● **Written task**
Return the entries below verbatim, from their first line through the line containing "exposure: black level correction 0, exposure", both ends included.

---------- Records supplied

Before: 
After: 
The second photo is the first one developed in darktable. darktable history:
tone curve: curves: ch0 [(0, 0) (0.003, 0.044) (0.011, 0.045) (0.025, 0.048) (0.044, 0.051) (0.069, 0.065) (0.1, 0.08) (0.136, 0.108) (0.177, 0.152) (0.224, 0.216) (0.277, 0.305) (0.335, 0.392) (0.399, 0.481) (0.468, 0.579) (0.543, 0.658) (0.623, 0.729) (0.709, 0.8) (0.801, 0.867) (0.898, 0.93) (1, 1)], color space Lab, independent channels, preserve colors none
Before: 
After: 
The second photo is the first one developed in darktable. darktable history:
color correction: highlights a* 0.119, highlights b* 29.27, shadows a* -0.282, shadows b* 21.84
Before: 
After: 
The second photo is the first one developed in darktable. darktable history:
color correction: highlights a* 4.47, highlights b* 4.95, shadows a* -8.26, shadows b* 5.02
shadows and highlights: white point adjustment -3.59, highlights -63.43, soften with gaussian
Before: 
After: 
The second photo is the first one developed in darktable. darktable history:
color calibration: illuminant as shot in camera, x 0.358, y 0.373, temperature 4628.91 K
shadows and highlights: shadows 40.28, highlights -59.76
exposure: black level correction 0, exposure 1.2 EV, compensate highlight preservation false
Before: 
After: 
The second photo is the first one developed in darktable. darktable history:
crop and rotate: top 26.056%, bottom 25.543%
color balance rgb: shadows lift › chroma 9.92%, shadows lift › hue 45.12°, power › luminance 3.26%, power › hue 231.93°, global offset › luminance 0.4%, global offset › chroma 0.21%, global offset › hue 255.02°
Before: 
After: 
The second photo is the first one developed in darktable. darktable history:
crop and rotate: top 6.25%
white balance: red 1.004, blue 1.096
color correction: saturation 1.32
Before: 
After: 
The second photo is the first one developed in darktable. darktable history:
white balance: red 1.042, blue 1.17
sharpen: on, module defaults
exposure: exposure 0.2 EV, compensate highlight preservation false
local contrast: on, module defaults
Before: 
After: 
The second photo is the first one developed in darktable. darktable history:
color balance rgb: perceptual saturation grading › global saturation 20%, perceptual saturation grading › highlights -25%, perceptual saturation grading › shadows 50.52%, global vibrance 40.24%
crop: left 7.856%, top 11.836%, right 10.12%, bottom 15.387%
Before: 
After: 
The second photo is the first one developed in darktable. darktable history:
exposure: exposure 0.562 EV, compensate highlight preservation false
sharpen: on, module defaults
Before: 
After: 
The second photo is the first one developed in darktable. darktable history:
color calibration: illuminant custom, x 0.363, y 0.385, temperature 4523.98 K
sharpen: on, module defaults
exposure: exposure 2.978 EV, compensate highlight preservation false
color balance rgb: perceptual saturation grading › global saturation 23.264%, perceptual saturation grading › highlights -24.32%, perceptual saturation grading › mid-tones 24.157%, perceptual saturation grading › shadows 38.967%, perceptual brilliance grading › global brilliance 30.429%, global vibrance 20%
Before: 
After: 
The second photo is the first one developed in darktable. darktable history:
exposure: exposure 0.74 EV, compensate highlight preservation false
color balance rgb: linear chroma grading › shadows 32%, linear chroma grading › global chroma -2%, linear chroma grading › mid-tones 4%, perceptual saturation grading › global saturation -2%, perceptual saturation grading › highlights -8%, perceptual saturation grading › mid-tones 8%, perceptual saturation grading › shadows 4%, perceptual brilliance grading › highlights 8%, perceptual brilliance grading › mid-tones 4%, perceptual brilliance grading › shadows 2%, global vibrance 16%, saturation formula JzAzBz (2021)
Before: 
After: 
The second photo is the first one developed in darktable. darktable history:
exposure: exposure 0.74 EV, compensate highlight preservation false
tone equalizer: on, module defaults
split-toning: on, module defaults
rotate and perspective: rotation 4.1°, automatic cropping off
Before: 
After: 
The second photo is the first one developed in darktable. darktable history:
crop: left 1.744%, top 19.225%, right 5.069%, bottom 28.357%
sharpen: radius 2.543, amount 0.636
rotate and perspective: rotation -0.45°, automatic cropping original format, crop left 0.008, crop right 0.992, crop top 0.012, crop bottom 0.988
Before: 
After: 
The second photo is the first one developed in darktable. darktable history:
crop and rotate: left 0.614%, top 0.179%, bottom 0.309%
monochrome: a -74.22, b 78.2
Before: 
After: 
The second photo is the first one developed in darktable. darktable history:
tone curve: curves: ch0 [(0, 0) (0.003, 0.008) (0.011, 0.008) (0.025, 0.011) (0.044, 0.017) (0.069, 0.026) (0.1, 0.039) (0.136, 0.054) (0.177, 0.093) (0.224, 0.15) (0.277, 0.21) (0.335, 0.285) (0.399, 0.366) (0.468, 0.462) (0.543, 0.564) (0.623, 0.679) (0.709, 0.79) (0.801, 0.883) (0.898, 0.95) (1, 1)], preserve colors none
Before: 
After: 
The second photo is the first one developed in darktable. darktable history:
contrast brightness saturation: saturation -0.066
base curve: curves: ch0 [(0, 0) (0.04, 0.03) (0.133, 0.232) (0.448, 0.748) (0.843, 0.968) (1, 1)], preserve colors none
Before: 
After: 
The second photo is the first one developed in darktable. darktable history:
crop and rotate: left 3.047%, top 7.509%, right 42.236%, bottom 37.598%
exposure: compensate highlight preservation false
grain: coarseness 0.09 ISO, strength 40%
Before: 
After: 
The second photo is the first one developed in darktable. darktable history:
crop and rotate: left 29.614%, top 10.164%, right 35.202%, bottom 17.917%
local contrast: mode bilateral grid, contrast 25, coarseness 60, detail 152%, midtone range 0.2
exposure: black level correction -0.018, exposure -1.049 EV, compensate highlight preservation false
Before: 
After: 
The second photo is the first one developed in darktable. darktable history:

--------------------

● **Exercise answer**
Before: 
After: 
The second photo is the first one developed in darktable. darktable history:
tone curve: curves: ch0 [(0, 0) (0.003, 0.044) (0.011, 0.045) (0.025, 0.048) (0.044, 0.051) (0.069, 0.065) (0.1, 0.08) (0.136, 0.108) (0.177, 0.152) (0.224, 0.216) (0.277, 0.305) (0.335, 0.392) (0.399, 0.481) (0.468, 0.579) (0.543, 0.658) (0.623, 0.729) (0.709, 0.8) (0.801, 0.867) (0.898, 0.93) (1, 1)], color space Lab, independent channels, preserve colors none
Before: 
After: 
The second photo is the first one developed in darktable. darktable history:
color correction: highlights a* 0.119, highlights b* 29.27, shadows a* -0.282, shadows b* 21.84
Before: 
After: 
The second photo is the first one developed in darktable. darktable history:
color correction: highlights a* 4.47, highlights b* 4.95, shadows a* -8.26, shadows b* 5.02
shadows and highlights: white point adjustment -3.59, highlights -63.43, soften with gaussian
Before: 
After: 
The second photo is the first one developed in darktable. darktable history:
color calibration: illuminant as shot in camera, x 0.358, y 0.373, temperature 4628.91 K
shadows and highlights: shadows 40.28, highlights -59.76
exposure: black level correction 0, exposure 1.2 EV, compensate highlight preservation false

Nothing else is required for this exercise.